PAGINATEKST:
Het bewijs tegen de 75 werd verzameld door loyale Cubanen die gerekruteerd waren door de VS-financieringsgroepen. Zij waren of werden ook agenten van de Cubaanse autoriteiten. Hun buitengewone verhalen zijn nu gepubliceerd in het Engels in "The Dissidents" (beschikbaar op http://www.cubaconnect.co.uk). Eén van hen, Pedro Serrano Urra (43 jaar), was zelf gedurende vier jaar een zogenaamde 'onafhankelijke' vakbondsleider.
Nu werkt hij als jurist voor de CTC (de Cubaanse FNV). Pedro Serrano Urra en ik ontmoetten elkaar voor het eerst bij toeval in Pinar del Rio, met een groep Amerikaanse vakbondsjuristen. In juli 2005 arrangeerde de CTC voor mij een ontmoeting met hem in haar kantoor in Pinar del Rio. Ik nam het interview op een recorder op zonder dwingende vragen te stellen of gebruik te maken van bestaand materiaal en niemand luisterde mee.
Zijn interview in The Dissidents zegt relatief weinig over zijn 'onafhankelijke' vakbondsleidersrol, maar ik wilde daar meer over weten.

GEGEVEN DATA:

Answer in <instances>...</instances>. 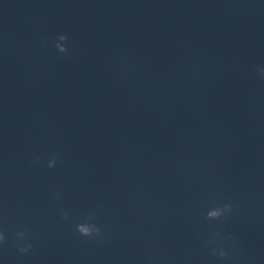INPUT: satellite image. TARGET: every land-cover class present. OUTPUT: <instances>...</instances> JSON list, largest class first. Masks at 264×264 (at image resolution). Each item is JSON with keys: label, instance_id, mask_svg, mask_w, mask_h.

OPDRACHT A: Typ uit de paginatekst het gedeelte over dat begint bij "Het bewijs tegen" en doorloopt tot en met "niemand luisterde mee.".
OPDRACHT B: In welke maand en welk jaar vond volgens de paginatekst de ontmoeting in het kantoor van de CTC in Pinar del Rio plaats?
OPDRACHT C: Noem alle getallen die in de paginatekst in cijfers geschreven staan.
De data hebben geen verband met de paginatekst.

OPLOSSING A:
Het bewijs tegen de 75 werd verzameld door loyale Cubanen die gerekruteerd waren door de VS-financieringsgroepen. Zij waren of werden ook agenten van de Cubaanse autoriteiten. Hun buitengewone verhalen zijn nu gepubliceerd in het Engels in "The Dissidents" (beschikbaar op http://www.cubaconnect.co.uk). Eén van hen, Pedro Serrano Urra (43 jaar), was zelf gedurende vier jaar een zogenaamde 'onafhankelijke' vakbondsleider.
Nu werkt hij als jurist voor de CTC (de Cubaanse FNV). Pedro Serrano Urra en ik ontmoetten elkaar voor het eerst bij toeval in Pinar del Rio, met een groep Amerikaanse vakbondsjuristen. In juli 2005 arrangeerde de CTC voor mij een ontmoeting met hem in haar kantoor in Pinar del Rio. Ik nam het interview op een recorder op zonder dwingende vragen te stellen of gebruik te maken van bestaand materiaal en niemand luisterde mee.

OPLOSSING B: In juli 2005.

OPLOSSING C: 75, 43, 2005